A-shares are listed onshore and denominated in yuan. In June 2016, MSCI ruled against including A-shares in MSCI China. It noted then three obstacles that had to be addressed. From MSCI: 1) Effective implementation of the QFII policy changes and removal of the 20% monthly repatriation limit, 2) Effective implementation of new trading suspension treatment, and 3) Resolution of pre-approval requirements by the local exchanges on launching financial products
We do not think China has fully addressed these issues. It’s a close call, but we lean towards no A-share inclusion into MSCI EM this year.
The nation was demoted to Frontier status in 2009. MSCI noted that it came “as a result of the continued restrictions to in- and outflows of capital in the Argentinean equity market.”
Since President Macri was elected in 2015, policymakers have worked hard to reverse decades of economic mismanagement and bad policies. The most important of these were resolving the default holdouts, eliminating capital controls, and floating the peso. The removal of capital controls directly addresses MSCI’s criteria for demotion. As such, we expect Argentina to be promoted back to Emerging Market status this year.

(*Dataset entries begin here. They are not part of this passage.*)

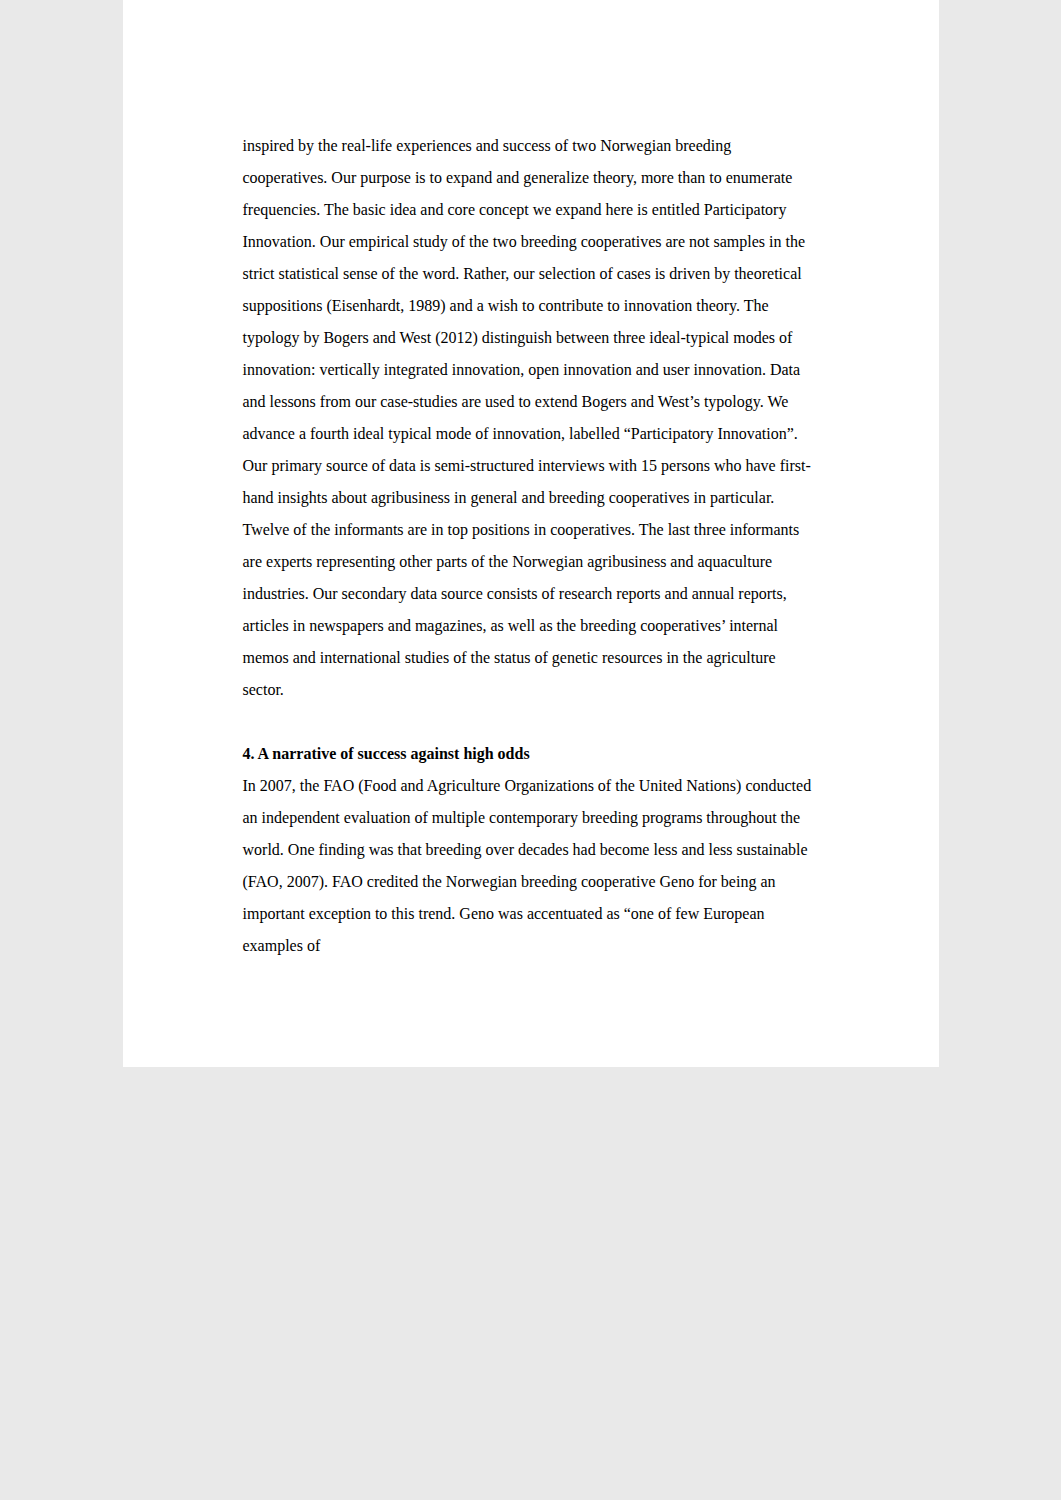inspired by the real-life experiences and success of two Norwegian breeding cooperatives. Our purpose is to expand and generalize theory, more than to enumerate frequencies. The basic idea and core concept we expand here is entitled Participatory Innovation. Our empirical study of the two breeding cooperatives are not samples in the strict statistical sense of the word. Rather, our selection of cases is driven by theoretical suppositions (Eisenhardt, 1989) and a wish to contribute to innovation theory. The typology by Bogers and West (2012) distinguish between three ideal-typical modes of innovation: vertically integrated innovation, open innovation and user innovation. Data and lessons from our case-studies are used to extend Bogers and West’s typology. We advance a fourth ideal typical mode of innovation, labelled “Participatory Innovation”.
Our primary source of data is semi-structured interviews with 15 persons who have first-hand insights about agribusiness in general and breeding cooperatives in particular. Twelve of the informants are in top positions in cooperatives. The last three informants are experts representing other parts of the Norwegian agribusiness and aquaculture industries. Our secondary data source consists of research reports and annual reports, articles in newspapers and magazines, as well as the breeding cooperatives’ internal memos and international studies of the status of genetic resources in the agriculture sector.
4. A narrative of success against high odds
In 2007, the FAO (Food and Agriculture Organizations of the United Nations) conducted an independent evaluation of multiple contemporary breeding programs throughout the world. One finding was that breeding over decades had become less and less sustainable (FAO, 2007). FAO credited the Norwegian breeding cooperative Geno for being an important exception to this trend. Geno was accentuated as “one of few European examples of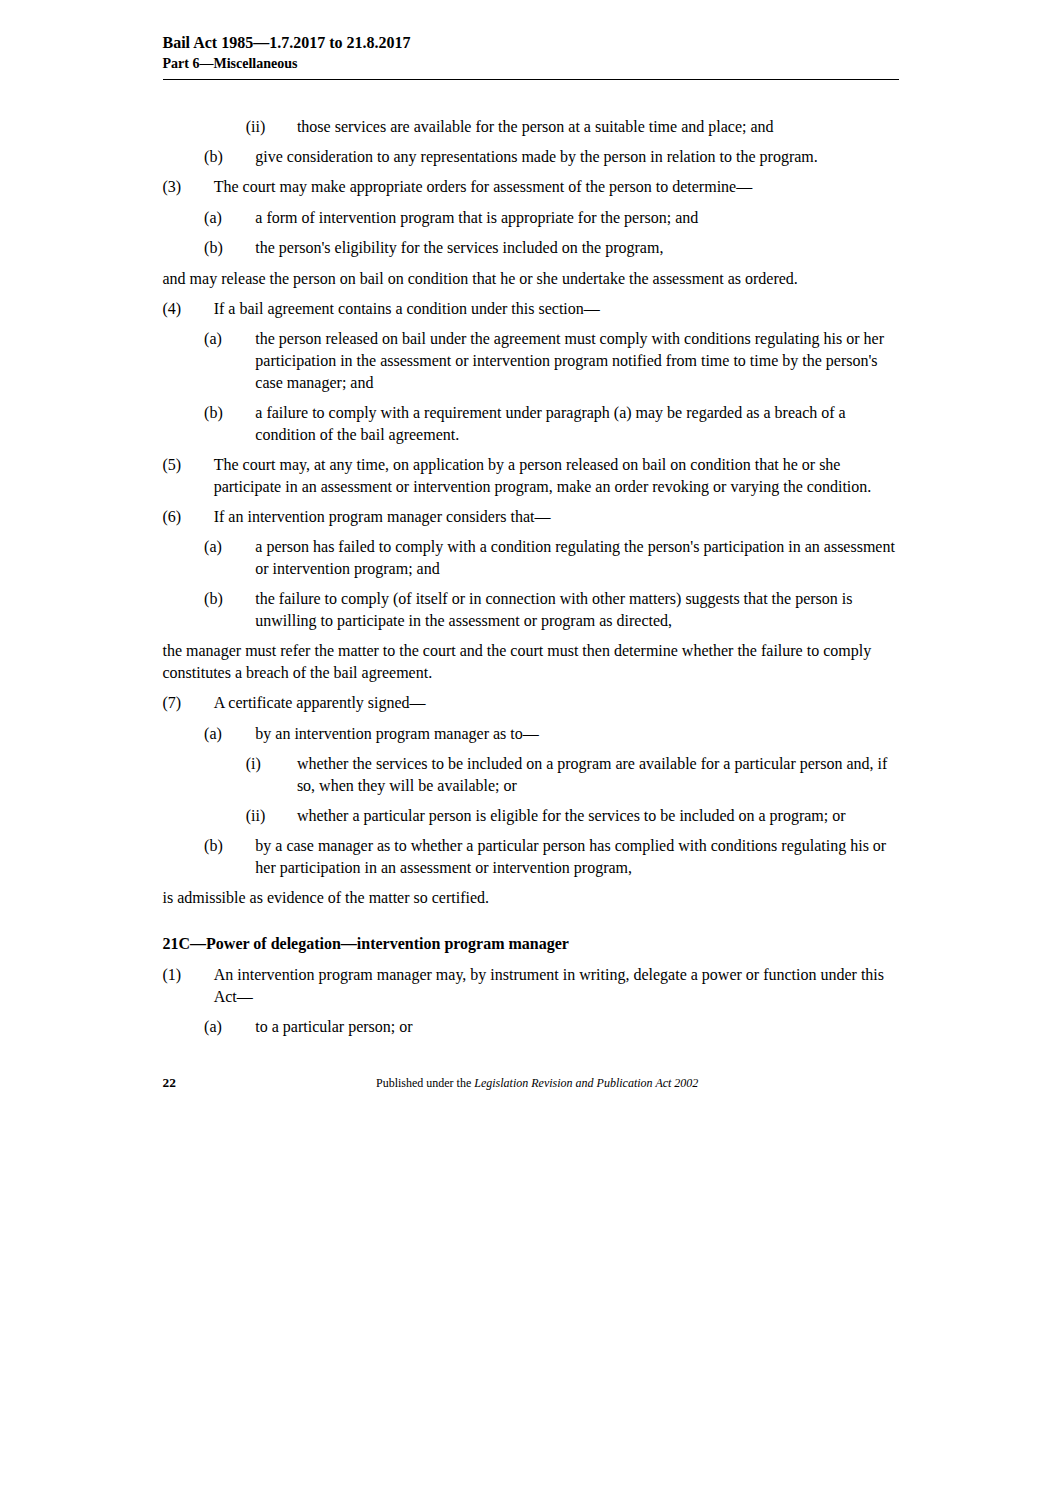Bail Act 1985—1.7.2017 to 21.8.2017
Part 6—Miscellaneous
(ii) those services are available for the person at a suitable time and place; and
(b) give consideration to any representations made by the person in relation to the program.
(3) The court may make appropriate orders for assessment of the person to determine—
(a) a form of intervention program that is appropriate for the person; and
(b) the person's eligibility for the services included on the program,
and may release the person on bail on condition that he or she undertake the assessment as ordered.
(4) If a bail agreement contains a condition under this section—
(a) the person released on bail under the agreement must comply with conditions regulating his or her participation in the assessment or intervention program notified from time to time by the person's case manager; and
(b) a failure to comply with a requirement under paragraph (a) may be regarded as a breach of a condition of the bail agreement.
(5) The court may, at any time, on application by a person released on bail on condition that he or she participate in an assessment or intervention program, make an order revoking or varying the condition.
(6) If an intervention program manager considers that—
(a) a person has failed to comply with a condition regulating the person's participation in an assessment or intervention program; and
(b) the failure to comply (of itself or in connection with other matters) suggests that the person is unwilling to participate in the assessment or program as directed,
the manager must refer the matter to the court and the court must then determine whether the failure to comply constitutes a breach of the bail agreement.
(7) A certificate apparently signed—
(a) by an intervention program manager as to—
(i) whether the services to be included on a program are available for a particular person and, if so, when they will be available; or
(ii) whether a particular person is eligible for the services to be included on a program; or
(b) by a case manager as to whether a particular person has complied with conditions regulating his or her participation in an assessment or intervention program,
is admissible as evidence of the matter so certified.
21C—Power of delegation—intervention program manager
(1) An intervention program manager may, by instrument in writing, delegate a power or function under this Act—
(a) to a particular person; or
22 Published under the Legislation Revision and Publication Act 2002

In September 2016, MSCI Nigeria was formally added to the review list for potential reclassification from Frontier Markets to Standalone market status. MSCI noted that “This decision stemmed from a continuous deterioration of the market accessibility after the introduction of restrictions on foreign currency trading in the first half of 2015 and the resulting reduction of foreign exchange market liquidity.”
Despite official claims to the contrary, the naira is still heavily controlled and managed. The new central bank FX window for foreign investors was introduced in April and has helped clear the backlog of foreign funds waiting to be repatriated. However, we feel that the arbitrary and unpredictable nature of FX policymaking warrants Nigeria being moved to standalone status this year. We acknowledge that the April measures could convince MSCI to give Nigeria more time and allow it to hang on (for now) to its Frontier status.
WHAT’S AT STAKE?
According to MSCI, the weight of China A-shares in the MSCI EM Index would be approximately 0.5% under the revised 5% inclusion proposal. MSCI China is up 25.5% YTD vs. 14.2% YTD for MSCI Frontier and 17.5% YTD for MSCI EM.
According to MSCI, the simulated MSCI Argentina Index would have a potential weight of 0.4% in the MSCI Emerging Markets Index. The current weight of MSCI Argentina in MSCI Frontier Markets Index is 20.27%. MSCI Argentina is up 42.9% YTD.
For Nigeria, a move to Standalone status basically means it will be ejected from the Frontier index altogether. The current weight of MSCI Nigeria in MSCI Frontier Markets Index is 8.86%. MSCI Nigeria is up 34.3% YTD.
The MSCI annual review is a good reminder that investors must continue to be discerning with EM and Frontier. Should funds be invested in countries with questionable track records? Are countries undertaking significant reforms? Can investors repatriate funds easily? Bottom line: China and Argentina are taking the right steps. Nigeria? Not so much.